[WORK INSTRUCTIONS]: From the records below, pull out every line containing the word "series". Case counts.

[INFORMATION SUPPLIED]:
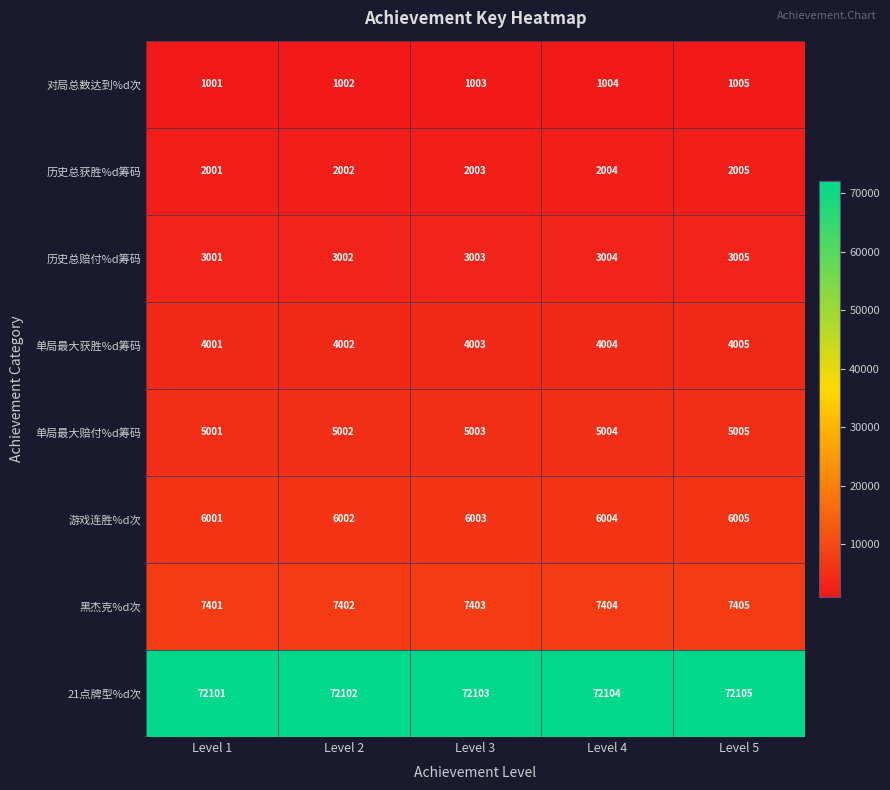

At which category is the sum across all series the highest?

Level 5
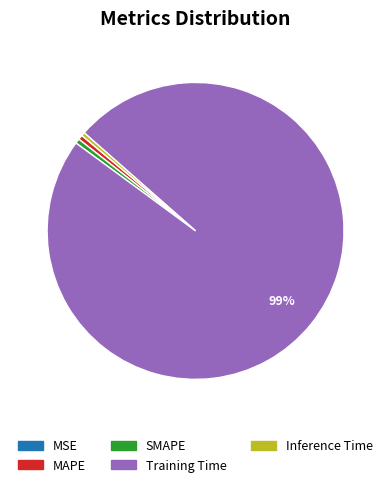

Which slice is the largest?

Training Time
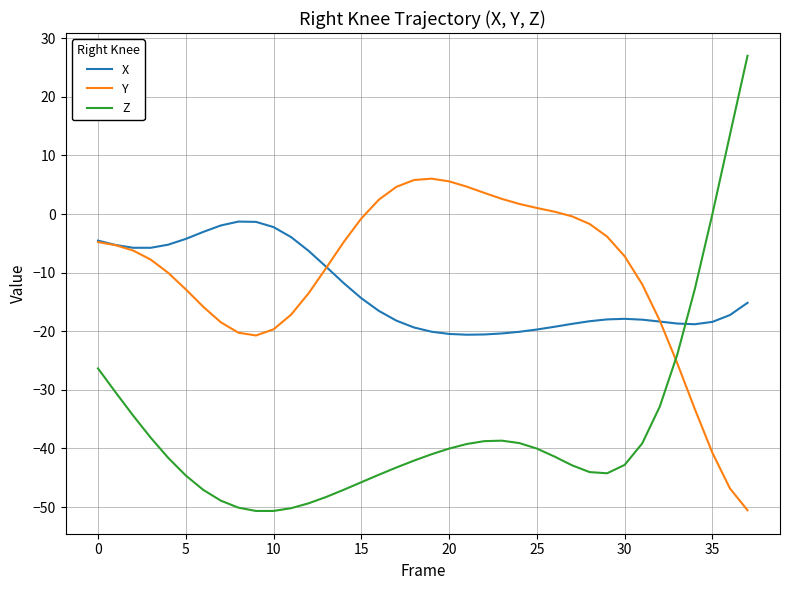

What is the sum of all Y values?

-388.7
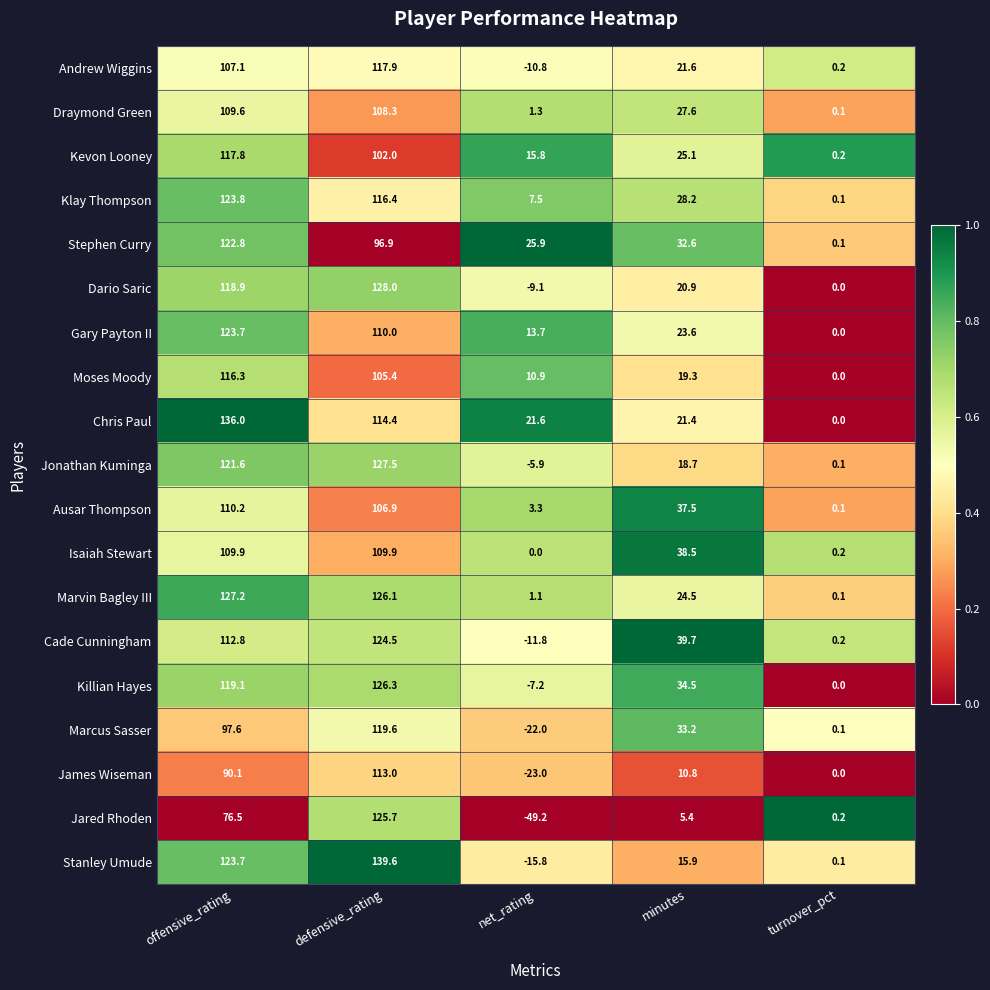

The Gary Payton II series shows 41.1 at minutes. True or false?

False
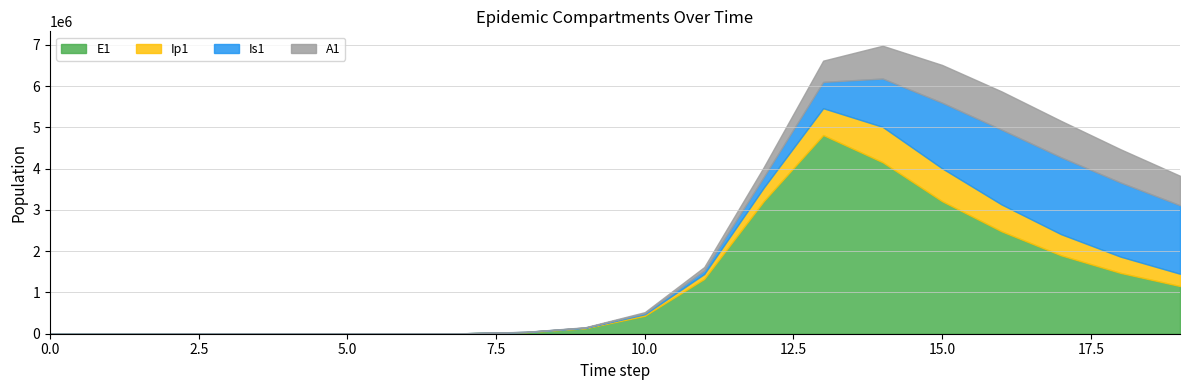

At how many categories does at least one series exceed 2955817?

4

[TASK RESULT]:
At which category is the sum across all series the highest?
The Gary Payton II series shows 41.1 at minutes. True or false?
At how many categories does at least one series exceed 2955817?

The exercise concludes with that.